Porém, mulheres de todas as idades estão cada vez mais ocupando a política. E ocupando para ficar. Vimos a Primavera Feminista tomar conta das ruas das mais diversas cidades para chamar o Fora Cunha. Nas redes sociais várias foram as manifestações contra o machismo e a opressão. “Ninguém merece ser estuprada”, “Meu amigo secreto”, “Meu professor abusador”. As diversas ocupações de escola em defesa da educação, que começaram ano passado em São Paulo derrotando o fechamento de escolas, e que hoje se espalham pelo restante do país, tem na linha de frente muitas meninas empoderadas lutando por seus direitos. A luta pela autonomia em relação ao seu próprio corpo, por usarem shortinhos e serem respeitadas também é contagiante. O efeito exemplo da mobilização e da auto organização das mulheres está em uma crescente. As meninas não vão mais retroceder e a escola precisa se atualizar.

Uma cidade das mulheres precisa de uma educação contra o machismo. O Estado brasileiro é laico, ou seja, é imparcial quanto à religião, sem discriminar e nem incentivar. Ou deveria ser.

Logo, as escolas públicas e a educação de conjunto também. Portanto, é papel da escola educar para o respeito à diversidade. Combater cotidianamente o machismo. Trabalhar a sexualidade de forma franca, igualitária e informativa.
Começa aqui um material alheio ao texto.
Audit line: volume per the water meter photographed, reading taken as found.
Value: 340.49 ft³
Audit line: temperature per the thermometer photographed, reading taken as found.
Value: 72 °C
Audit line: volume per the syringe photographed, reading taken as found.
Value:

Estimulando, desde os primeiros anos escolares, que todas as crianças brinquem juntas e se sintam acolhidas. Também incentivar todas as áreas do conhecimento sem distinção de gênero, apoiando o empoderamento das meninas a partir de papéis de liderança, que sensibilize os meninos ao respeito. Isso inclui educar os meninos que a sensibilidade, organização e demais características ditas “femininas” também são importantes para a sua formação enquanto indivíduo. Para que isso ocorra é fundamental que o machismo seja tema de formação continuada de professores, que haja a formulação de novos livros didáticos onde a representação das mulheres esteja presente, orientação pedagógica capacitada pra promover os debates, acolhimento e auxilio aos pais e familiares. Mas muito mais que isso, é fundamental que as meninas sigam mobilizadas e ocupando cada vez mais as escolas, as ruas e a política.

Algumas propostas:

  1. Garantir a formação continuada e sistemática dos educadores/as , na busca de uma educação de qualidade contemplando as temáticas dos direitos humanos, machismo, sexualidade e gênero.

  2. Fiscalização quanto ao cumprimento de todas as leis dos Direitos da Mulher, da Diversidade de gênero e Sexualidade, da Diversidade e inclusão nos processos educativos.
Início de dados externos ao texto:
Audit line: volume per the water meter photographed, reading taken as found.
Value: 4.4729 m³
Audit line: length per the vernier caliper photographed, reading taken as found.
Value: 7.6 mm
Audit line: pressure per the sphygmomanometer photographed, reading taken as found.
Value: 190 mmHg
  3. Ter ações preventivas ao assédio de forma articulada com as Secretarias Municipais de Educação e Secretaria da Mulher e de gênero nas cidades que houverem,

  4. Implantar, viabilizar e garantir a melhoria das condições materiais e pedagógicas, qualificando o atendimento às mulheres na rede educacional, com ações para diminuir os índices de evasão devido ao machismo.
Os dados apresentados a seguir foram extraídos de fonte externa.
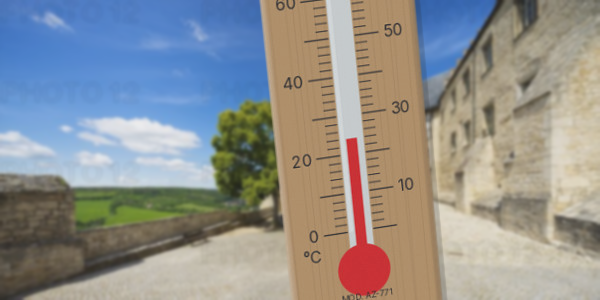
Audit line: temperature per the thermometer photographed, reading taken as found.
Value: 24 °C
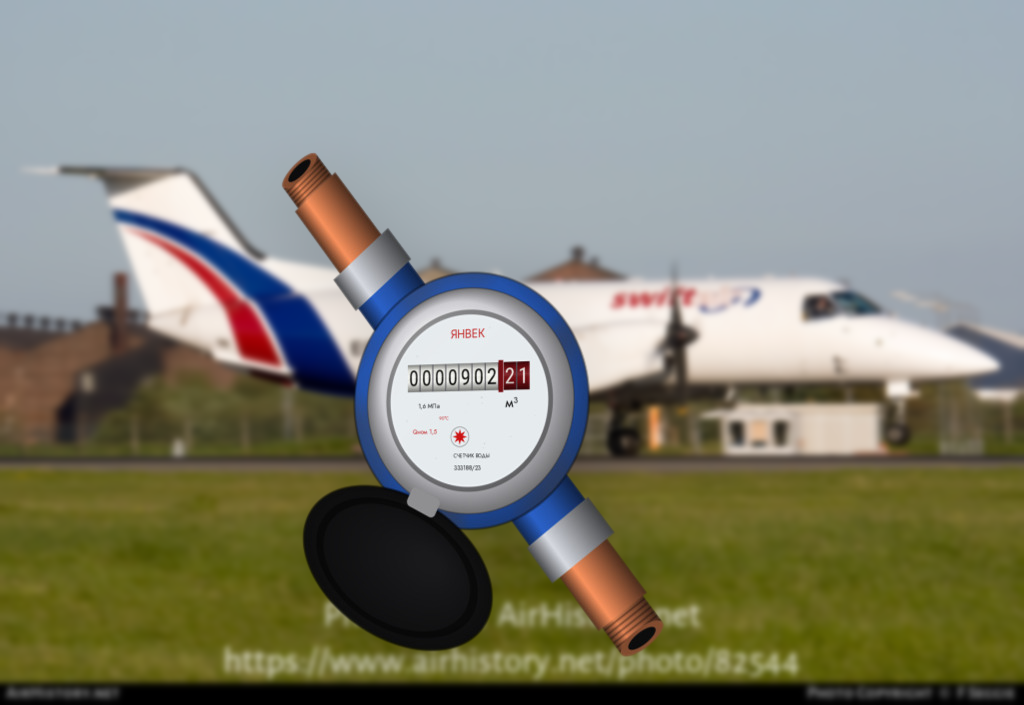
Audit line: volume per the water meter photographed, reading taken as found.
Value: 902.21 m³
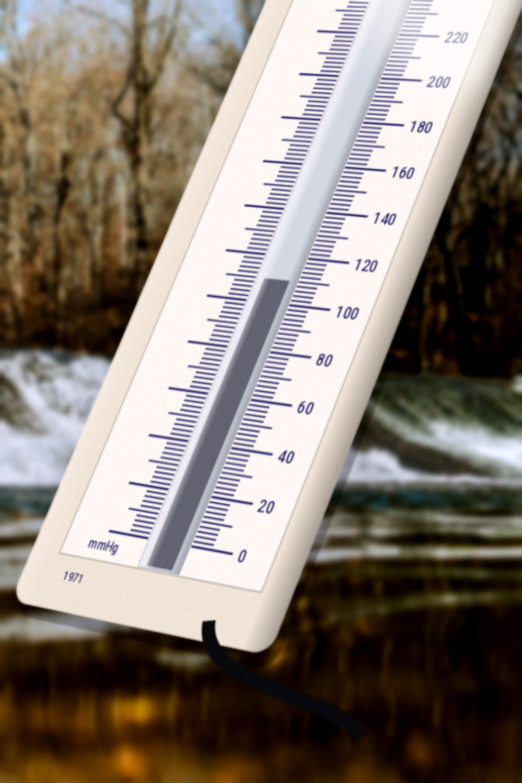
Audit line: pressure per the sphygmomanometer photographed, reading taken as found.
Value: 110 mmHg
  5. Introduzir e garantir a discussão de gênero e diversidade sexual na formação inicial e continuada dos professores/as, com verbas garantidas e calendário estruturado visando um debate amplo e democrático rumo a alteração do currículo do ensino básico, ao estudo de gênero e sexualidade.

  6. Criar um aplicativo para denúncias de assédios ou mesmo notificações de correções necessárias nos livros e materiais didáticos que veicule qualquer tipo de opressão e discriminação.

  7. Garantir a política de produção e distribuição de materiais pedagógicos que promovam a igualdade de gênero, o respeito à diversidade e o combate ao machismo.

  8. Garantir no Projeto Político Pedagógico das escolas o combate ao machismo, a opressão de gênero e que promova o debate de respeito à diversidade de gênero e sexualidade de forma franca e libertária.

  9. Garantir verba pública e criar programas de combate ao assédio, machismo e todas as formas de opressão em diferentes mídias em parceria com os movimentos sociais que trabalhem com essas temáticas.

  10. Garantir que seja respeitado o direito a auto-organização e ao próprio corpo das meninas, coibindo que ações sexistas, machistas e discriminatórias ocorram dentro das escolas.